Nel cast, oltre alla protagonista Valeria Bruni Tedeschi, anche Marcello Fonte, Palma d’Oro al Festival di Cannes 2018 come Miglior Attore con Dogman e impegnato anche sul set di Un anno in Italia di Francesca Archibugi, Francesco ColellaMarco Leonardi e con la partecipazione di Sergio Rubini.

LA TRAMA

La trama è concentrata appunto in un paesino arroccato nella valle dell’Aspromonte calabrese, Africo, alla fine degli anni ’50. Una donna muore di parto perché il dottore non riesce ad arrivare in tempo e perché non esiste una strada di collegamento. Gli uomini, esasperati dallo stato di abbandono, vanno a protestare dal sindaco. Ottengono la promessa di un medico, ma nel frattempo, capeggiati da Peppe (Francesco Colella), decidono di unirsi e costruire loro stessi una strada. Tutti, compresi i bambini, abbandonano le occupazioni abituali per realizzare l’opera.

Giulia, la nuova maestra elementare (Valeria Bruni Tedeschi), viene dal Nord, e vuole insegnare l’italiano «se Africo entrerà nel mondo grazie alla strada, i ragazzi dovranno conoscerlo prima, imparando a leggere e a scrivere». Ma per il brigante Don Totò, quello che detta la vera legge, Africo non può diventare davvero un paese italiano.

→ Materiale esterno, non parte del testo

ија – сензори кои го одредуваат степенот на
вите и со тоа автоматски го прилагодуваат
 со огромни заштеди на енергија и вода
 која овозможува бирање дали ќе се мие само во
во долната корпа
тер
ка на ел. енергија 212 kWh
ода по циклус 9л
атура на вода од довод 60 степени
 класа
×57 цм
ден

«IL SUD, INFERNO E PARADISO»

«Il Sud è da sempre luogo geografico e luogo dell’anima, inferno e paradiso, cronaca e favola. Così è questo film», dichiara Calopresti. «Africo è in Europa, e ci ricorda cosa, solo un secolo fa, poteva essere la nostra terra, ma in quanto sud assomiglia nei suoi sogni e nelle sue sconfitte, più che al nostro continente, a tutti i luoghi ai margini del mondo. Ancora vivi, ancora presenti, ancora disperatamente alla ricerca di un futuro, alla porte dell’Europa

Il film, prodotto da Italian International Film con Rai Cinema, è scritto da Mimmo Calopresti con Monica Zapelli (già autrice de I cento Passi)tratto dall’omonimo romanzo di Pietro Criaco Via dall’Aspromonte (Rubettino Editore).